Landmark coordinate records:
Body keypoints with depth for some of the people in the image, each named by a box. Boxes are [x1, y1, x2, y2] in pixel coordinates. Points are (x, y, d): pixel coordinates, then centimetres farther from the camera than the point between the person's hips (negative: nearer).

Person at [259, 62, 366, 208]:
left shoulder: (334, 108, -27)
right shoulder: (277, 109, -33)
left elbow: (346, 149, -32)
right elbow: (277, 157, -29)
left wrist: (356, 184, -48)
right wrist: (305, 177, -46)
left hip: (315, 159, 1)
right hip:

Exercise prompt: Exactly and exclusively, repeat the lines from the line that contains "left shoulder: (334, 108, -27)" through the end of the records, both ends included.

Your solution:
left shoulder: (334, 108, -27)
right shoulder: (277, 109, -33)
left elbow: (346, 149, -32)
right elbow: (277, 157, -29)
left wrist: (356, 184, -48)
right wrist: (305, 177, -46)
left hip: (315, 159, 1)
right hip:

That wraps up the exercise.